Step 1: self-supervised pre-training using GSUS images
python self_supervised_pretraining.py
Step 2: fine-tune GSUS and Doppler US feature extraction networks
python train_GS_feature_extractor.py
python train_DOPPLER_feature_extractor.py
Step 3: train classifiers of GS-Doppler feature fusion networks
python train_SH_classifier.py
Step 4: train vascularity classification networks
python train_vascularity_classifier.py
Prepare the test dataset, specify the path to the test dataset JSON file as test_dataset
in config.py
, and run model inference:
python test_models.py
When all the models finish inference, specify the output path as save_path
in config.py
, and run MULTITUDE algorithm to obtain final predictions:
python MULTITUDE.py
By default, there should be an output JSON file prediction.json
in the root folder, which can be parsed as a JSON dictionary.
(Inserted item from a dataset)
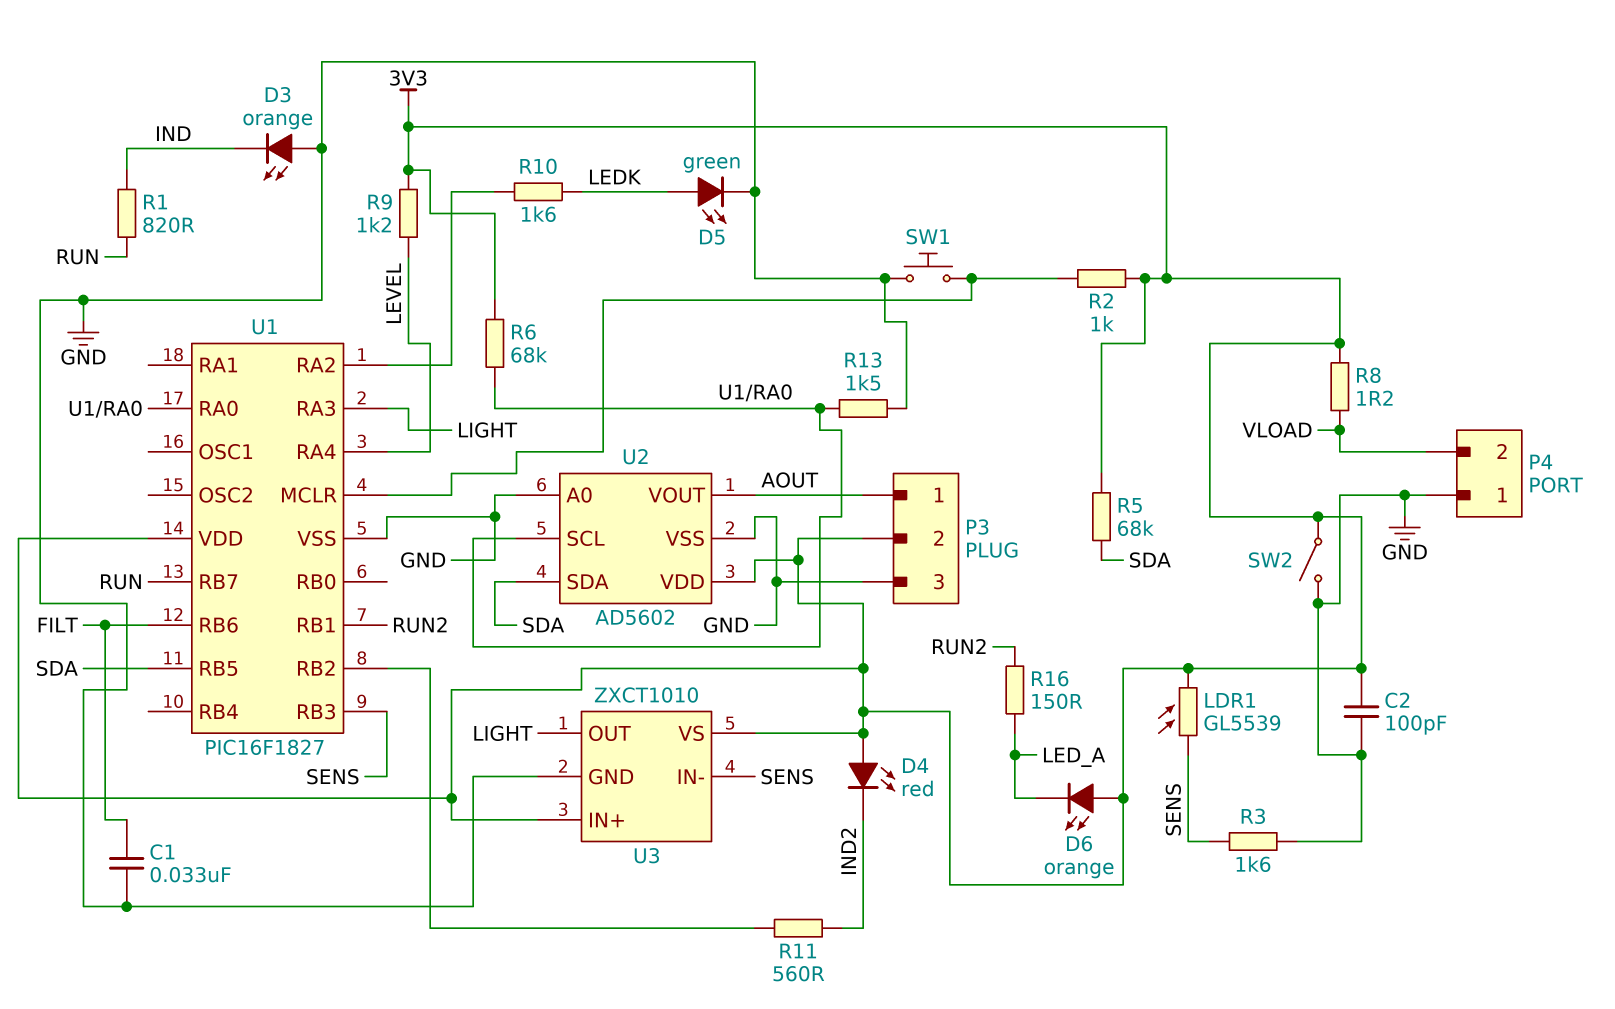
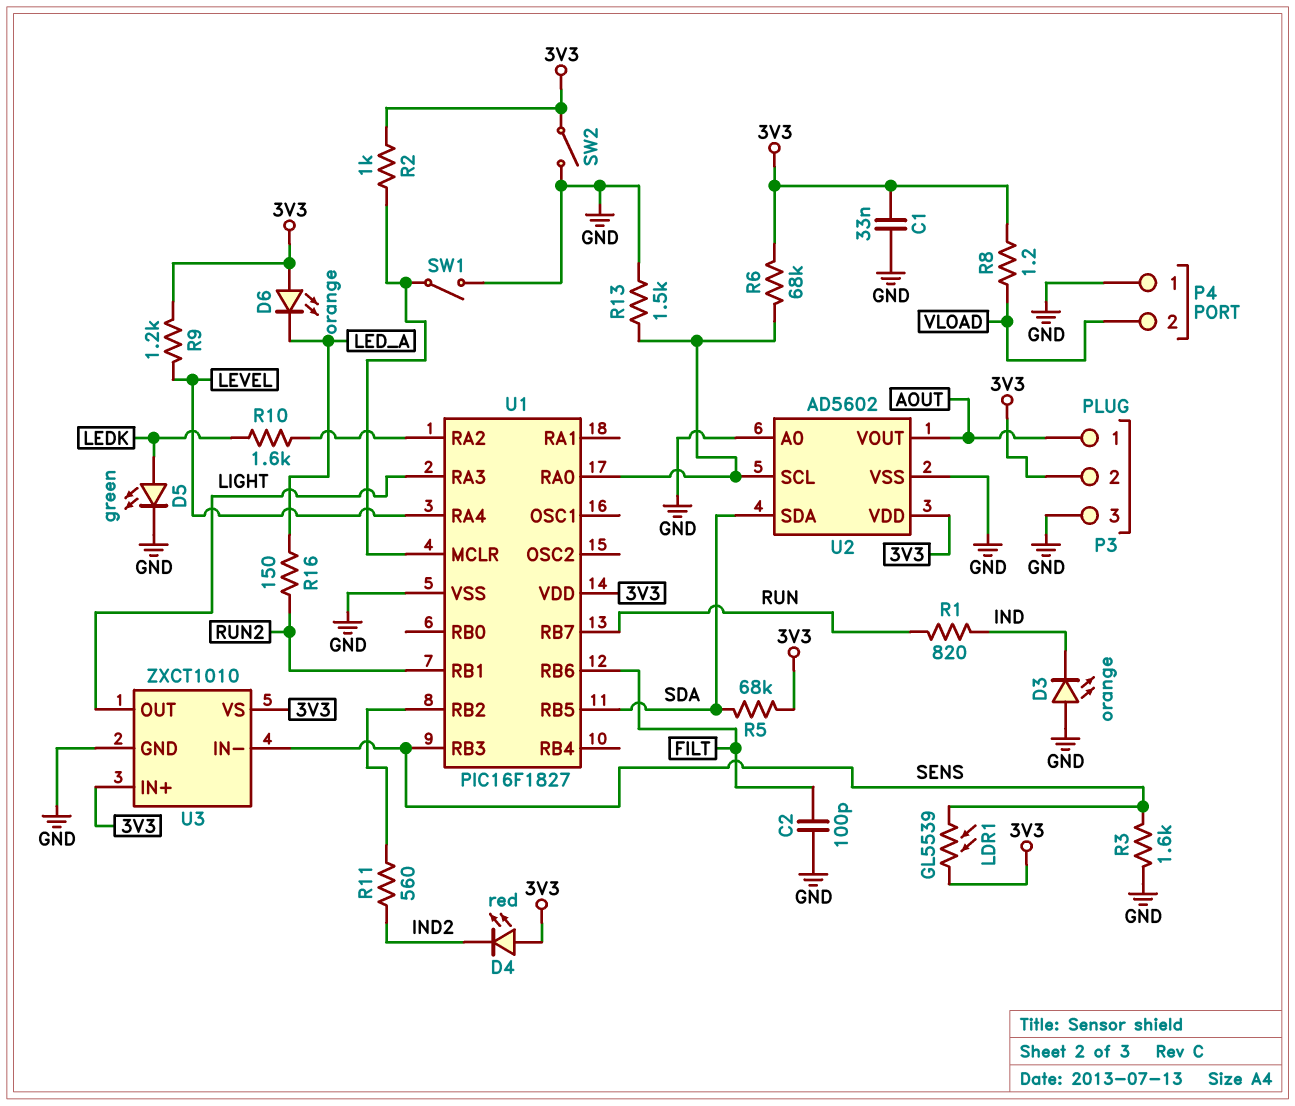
C1: 33nF (FILT, GND) -> 33nF (3V3, GND)
C2: 100pF (3V3, GND) -> 100pF (FILT, GND)
SW1: button (GND, U1/MCLR) -> switch (GND, U1/MCLR)

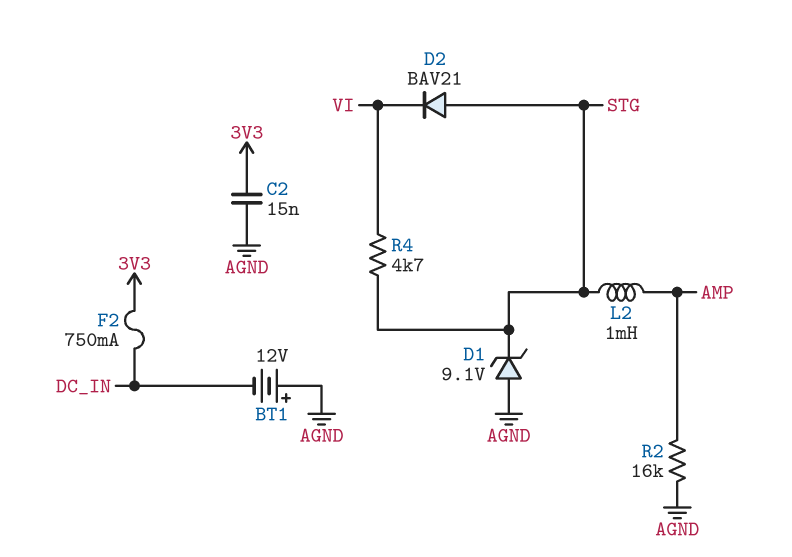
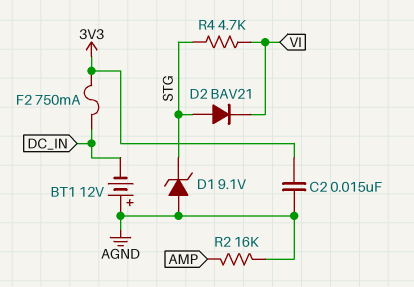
L2: 1mH (AMP, STG) -> none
It has three attributes:
-
SH: a numpy array of SH score predictions of all test samples.
-
VASCULARITY: a numpy array of vascularity score predictions of all test samples.
-
combined: a numpy array of combined score predictions of all test samples.
In addition, accuracy and linearly weighted kappa with 95% confidence interval should be printed on the console.